Mr. Green admitted that it might be so—that it was so.
Mr. Freeman said that he knew Mr. Green’s friends had a reply to cover all such things—because he was a reformed man—Mr. F. hoped it was so, but he really had some little doubt.
Mr. F. distinguished between deep play, which he likened to the strategie of generals in the field, the one to mislead the other, and open, undisguised cheating, which he denounced. Mr. F. referred to several distinguished men who gambled—and to several well-known gamblers—and he defied Mr. Green to say that any one he had named would or could be guilty of a mean action.
There was in the world a certain amount of wealth—the many of mankind were (the industrious) producers—but he held that all men, speculators, who circumvented others by their wits, living without work, were in point of fact—gamblers. If a man were to go into the street and gain $3000 in a morning by a stock or other speculation—why, as surely as we lived, somebody lost that money—aye, and by gambling on the largest scale. Men who lost their money at a gaming-table went there to win money of the gamblers—but generally lost their own. Their object was to put the gambler’s money in their own pockets; and when they were disappointed, they exclaimed against gamblers. Gamblers lived on the depravity of men; if men were not depraved, gamblers would have no chance; but they were encouraged by the depravity of others. Mr. F. condemned and would punish cheating, whether by gamblers or other speculators.

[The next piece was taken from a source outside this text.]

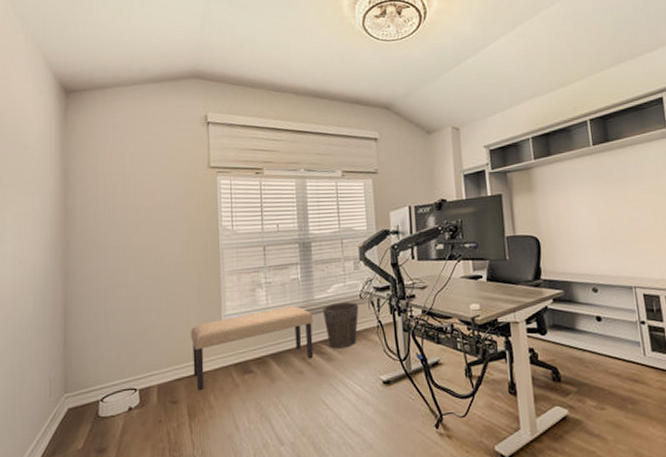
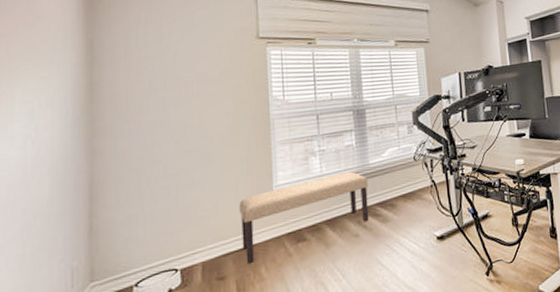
waste bin: present [323,302,359,349] -> none [378,164,413,210]

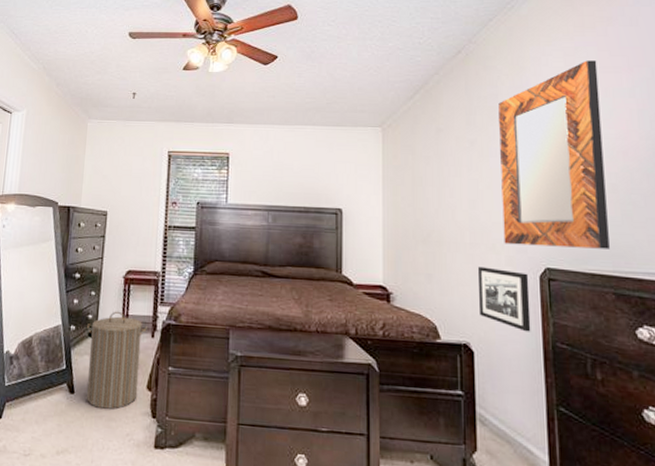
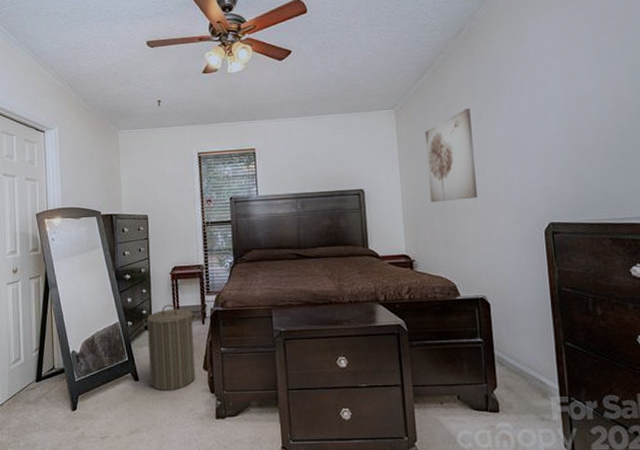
wall art: none [413,135,467,232] -> present [425,108,478,203]
picture frame: present [477,266,531,332] -> none [489,227,539,281]
home mirror: present [498,60,610,249] -> none [500,25,606,206]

Mr. Green did not wish to say any thing personally against any of the men or gamblers who had been named by Mr. F. Some were benevolent men—but one or two he had named were men without heart. He (Mr. G.) knew several gamblers, amateurs and professional men, who were straightforward in their gambling transactions. He did not desire to hurt the feelings of any of these individuals—he attacked not men but vice—and he contended that gambling was a system of robbery, from beginning to end. That it was that he contended for—and that, he hoped, he had already shown. Mr. Green admitted that Mr. Freeman’s story of the scheme gotten up, bowie-knife, &c., was in the main correct. If meeting contracts was honest—why then, many gamblers might be called honest. He did not mean to say that such HONEST gamblers would put their hands in a man’s pocket and steal money—no—they would not do that.
But he would say what they would do;—they would sit up all night, have suppers, wine and spirits set out to tempt men, and they would play with any that came; and though some such customers were known or suspected to have obtained the money they played with by robbery, yet he never knew that the gamblers had ever refused to allow such men to play, so long as they had money. Mr. Green described several snares that were practised by gamblers, particularly one at New Orleans, called the “broker.” He hoped some of the gamblers of this city would reform as soon as the new law went into effect. He had already heard of some having turned collectors, policemen, &c.—but he doubted their reform if they were turned over to the police—for though there were some very good policemen in this city, he could confidently say also there were some spotted ones.